挺対協の過大評価? — 2018年7月31日

挺対協の過大評価?

挺対協は過大評価されていないか
澤田克己・外信部長

2018年7月28日 毎日

元従軍慰安婦を象徴する「平和の碑」。ソウルの日本大使館前に設置された2011年12月14日、筆者が撮影した
元従軍慰安婦を象徴する「平和の碑」。ソウルの日本大使館前に設置された2011年12月14日、筆者が撮影した
 韓国挺身隊問題対策協議会(挺対協)という団体があります。慰安婦問題で日本批判の急先鋒(せんぽう)となっている団体で、ソウルの日本大使館前に少女像を建てたことでも有名です。韓国世論に絶大な影響を与えるというイメージが強いのですが、本当にそうでしょうか。この団体の影響力は過大評価されているのかもしれない。そんな事象を見つけてしまいました。

 私は3年前までソウル特派員をしていました。ソウルで勤務したのは、1990年代末から通算で2回計8年半になります。2回目の勤務を終えて帰国した私が違和感を感じたのは、日本での慰安婦問題に対する関心の高さです。韓国世論が関心を持っていないとまでは言いませんが、関心の度合いは日本よりずっと低いというのが率直な印象です。
===============
__課題の条件__
挺対協の影響力を論じた上の記事を、最後の文に続けて書き進めること。

__入力データ__
===============
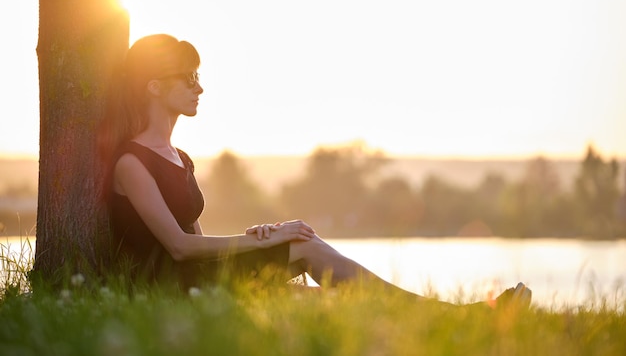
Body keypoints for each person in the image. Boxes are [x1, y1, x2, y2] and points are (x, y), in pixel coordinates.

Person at [100, 33, 531, 308]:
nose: (199, 87)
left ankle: (455, 320)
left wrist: (255, 239)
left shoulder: (179, 156)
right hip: (166, 290)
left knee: (313, 287)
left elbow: (197, 239)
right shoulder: (132, 163)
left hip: (196, 277)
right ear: (154, 87)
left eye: (198, 77)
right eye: (186, 78)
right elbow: (177, 248)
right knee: (306, 248)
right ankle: (461, 316)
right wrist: (272, 241)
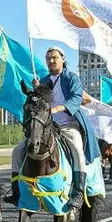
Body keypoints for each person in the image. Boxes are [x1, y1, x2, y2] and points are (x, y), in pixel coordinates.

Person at [6, 46, 95, 210]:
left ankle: (78, 192)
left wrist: (58, 108)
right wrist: (36, 89)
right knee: (17, 151)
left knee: (77, 149)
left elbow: (76, 97)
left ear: (63, 59)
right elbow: (37, 102)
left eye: (54, 57)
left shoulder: (72, 78)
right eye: (48, 58)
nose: (51, 61)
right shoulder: (44, 79)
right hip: (47, 126)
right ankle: (16, 190)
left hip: (68, 124)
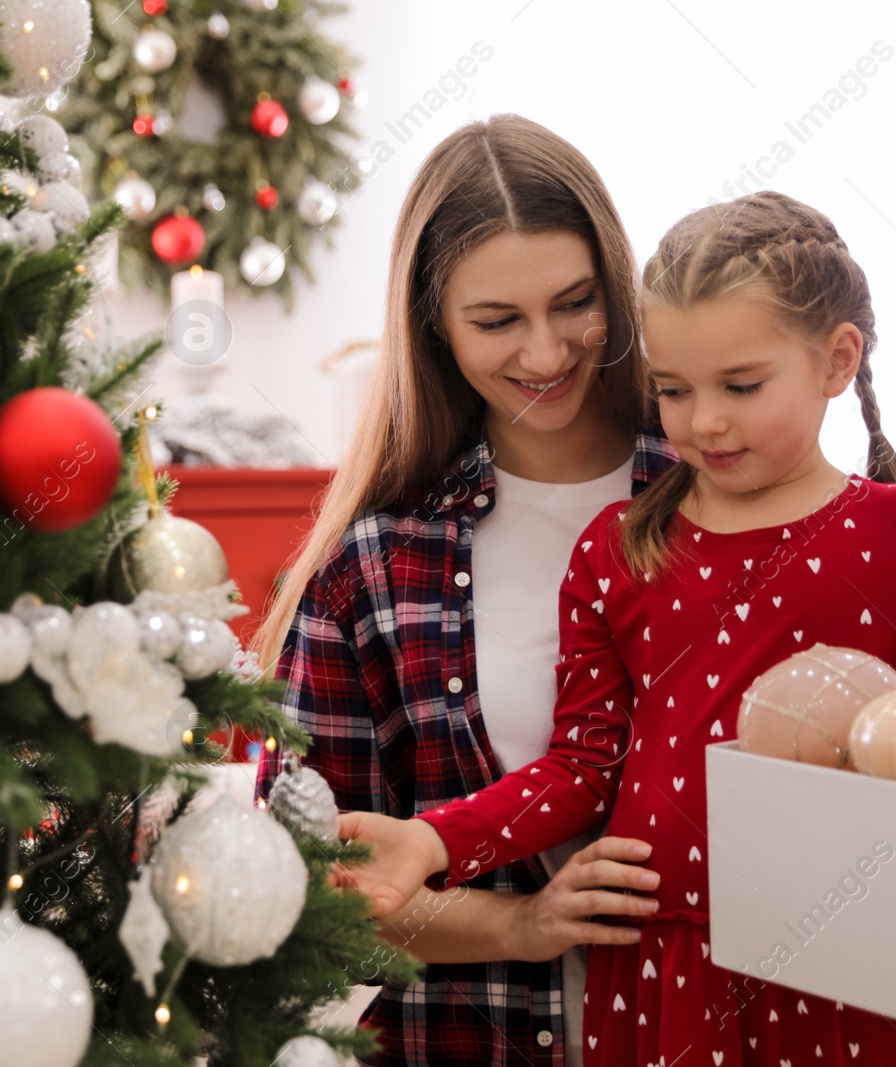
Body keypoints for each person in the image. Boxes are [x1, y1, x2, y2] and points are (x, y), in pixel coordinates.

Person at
===============
__解答結果__
 韓国と日本を冷静に観察している人々の間では珍しくない感想なのですが、あくまでも体感です。しかも韓国の政府関係者や記者は「韓国世論の関心は日本より弱い」と言われると面白くないようで、私が意見交換の場などで指摘すると必死に反論してきます。たいていは感情論での反発にすぎないのですが、こちらも具体的な根拠が少なくて困っていました。

 そんなことを考えていた今年2月のことです。私は、挺対協が青瓦台(大統領府)のサイトに「国民請願」を出したという韓国紙・中央日報の記事を読みました(日本語版はこちら)。請願のタイトルは「文在寅(ムン・ジェイン)政権は、2015年韓日合意に対する政府の基本処理方針に従って和解癒やし財団を一日も早く解散し、10億円を返還しなければなりません」というものでした。

 賛同する電子署名が30日以内に20万集まれば、政府が何らかの返答をする仕組みだそうです。私が記事を読んだのは、請願が出てから3日目の夕方でした。関心を持った私は、青瓦台のサイトをチェックして驚きました。それまでに集まっていた署名が826人だけだったからです。はたして30日間で何人まで数字が伸びるのだろうか。私は次の日から毎朝、署名の数をチェックするようになりました。

 挺対協はその後、別の団体と組織統合して「日本軍性奴隷制問題解決のための正義記憶連帯(正義連)」と名称を変更しました。ただ請願を出した当時はまだ挺対協という名称でしたので、本稿では「挺対協」とします。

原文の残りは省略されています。